Excerpted text ▸

+--

Back again with another Dev Diary for Project Grand Vault.

Havenlock City is the Hub that players return to inbetween ruin runs in Project Grand Vault. As you would imagine there are several ingame shops for players to buy equipment, and prepare for their adventures. Lately I have been neck deep in User Interfaces and the systems/interactions that they involve,this is breakdown on our Shop System.

ShopLook

CONCEPT
Most shops in Havenlock city will only give the players options to BUY, some will offer you to SELL and even fewer will offer CRAFTING. These 3 options pretty much increase in complexity respectively. One of the shops that will offer all 3 is the Junk Shop, owned by the vendor Floyd.

PLAN
Building off of our previous work involving the interactions with other actors (including conversations) we can proceed to build a the necessary GUI (or Widgets in UE4) elements that are required. Below you can see a picture of the flow between actors.

Plan

ITEM STRUCTURE
Our item pickups contain a structure of variables that help define the specific item.

+--

Collected data:

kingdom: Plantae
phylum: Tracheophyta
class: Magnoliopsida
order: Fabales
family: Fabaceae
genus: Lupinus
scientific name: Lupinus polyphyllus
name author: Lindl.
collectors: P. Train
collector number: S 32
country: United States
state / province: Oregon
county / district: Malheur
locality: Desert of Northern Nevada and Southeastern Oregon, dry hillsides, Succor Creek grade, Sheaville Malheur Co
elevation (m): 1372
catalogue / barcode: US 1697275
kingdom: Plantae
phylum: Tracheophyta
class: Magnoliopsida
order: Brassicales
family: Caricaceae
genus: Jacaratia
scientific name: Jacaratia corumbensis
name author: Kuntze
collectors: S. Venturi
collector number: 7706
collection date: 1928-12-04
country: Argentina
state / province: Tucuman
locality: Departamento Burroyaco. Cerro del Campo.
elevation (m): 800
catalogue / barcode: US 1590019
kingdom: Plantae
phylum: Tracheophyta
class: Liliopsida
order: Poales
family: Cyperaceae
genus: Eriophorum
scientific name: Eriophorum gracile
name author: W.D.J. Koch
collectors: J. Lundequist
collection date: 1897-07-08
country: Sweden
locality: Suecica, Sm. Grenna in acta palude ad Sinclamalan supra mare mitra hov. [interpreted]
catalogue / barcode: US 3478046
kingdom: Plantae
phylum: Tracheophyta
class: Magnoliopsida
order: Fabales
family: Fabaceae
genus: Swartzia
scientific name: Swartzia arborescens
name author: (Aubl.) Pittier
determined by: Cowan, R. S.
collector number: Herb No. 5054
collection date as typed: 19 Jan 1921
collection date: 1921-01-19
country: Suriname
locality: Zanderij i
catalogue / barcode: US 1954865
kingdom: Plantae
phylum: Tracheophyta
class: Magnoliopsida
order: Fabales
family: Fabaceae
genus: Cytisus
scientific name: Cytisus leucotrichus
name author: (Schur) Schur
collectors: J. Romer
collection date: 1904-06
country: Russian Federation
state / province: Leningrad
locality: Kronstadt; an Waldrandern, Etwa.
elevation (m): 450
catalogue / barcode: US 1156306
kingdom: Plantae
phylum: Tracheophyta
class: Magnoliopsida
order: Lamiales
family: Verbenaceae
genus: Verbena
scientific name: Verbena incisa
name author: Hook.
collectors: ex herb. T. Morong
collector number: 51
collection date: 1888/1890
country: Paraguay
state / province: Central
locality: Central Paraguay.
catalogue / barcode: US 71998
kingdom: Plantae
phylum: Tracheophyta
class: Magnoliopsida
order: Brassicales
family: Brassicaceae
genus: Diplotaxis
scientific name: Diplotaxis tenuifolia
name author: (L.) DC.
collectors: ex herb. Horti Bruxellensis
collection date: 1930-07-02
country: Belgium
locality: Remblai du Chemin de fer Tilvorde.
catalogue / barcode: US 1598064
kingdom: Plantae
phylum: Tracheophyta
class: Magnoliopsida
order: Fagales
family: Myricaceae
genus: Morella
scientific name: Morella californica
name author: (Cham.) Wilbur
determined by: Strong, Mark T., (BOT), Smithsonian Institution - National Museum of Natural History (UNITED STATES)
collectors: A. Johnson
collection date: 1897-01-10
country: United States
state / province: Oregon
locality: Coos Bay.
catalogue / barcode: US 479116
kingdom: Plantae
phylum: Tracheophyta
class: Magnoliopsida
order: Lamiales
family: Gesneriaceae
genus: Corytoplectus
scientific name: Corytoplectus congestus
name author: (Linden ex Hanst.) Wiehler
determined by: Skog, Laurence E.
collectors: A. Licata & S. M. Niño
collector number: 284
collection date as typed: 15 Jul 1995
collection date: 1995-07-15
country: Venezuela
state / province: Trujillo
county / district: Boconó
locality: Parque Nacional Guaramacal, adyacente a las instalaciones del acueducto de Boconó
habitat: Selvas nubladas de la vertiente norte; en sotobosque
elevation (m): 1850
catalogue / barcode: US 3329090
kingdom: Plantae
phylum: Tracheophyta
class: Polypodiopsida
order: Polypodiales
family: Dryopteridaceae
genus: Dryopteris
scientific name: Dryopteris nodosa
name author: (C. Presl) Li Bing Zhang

+--

Exercise ▸ Using the dev diary above, say whether each statement agrees with it, and back each yes or no with the deciding words quoted from the diary. 1. Every shop in Havenlock City lets players craft. 2. The Junk Shop is owned by Floyd. 3. Players come back to Havenlock City between ruin runs.

Written solution ▸
1. No: "Most shops in Havenlock city will only give the players options to BUY, some will offer you to SELL and even fewer will offer CRAFTING."
2. Yes: "the Junk Shop, owned by the vendor Floyd."
3. Yes: "Havenlock City is the Hub that players return to inbetween ruin runs"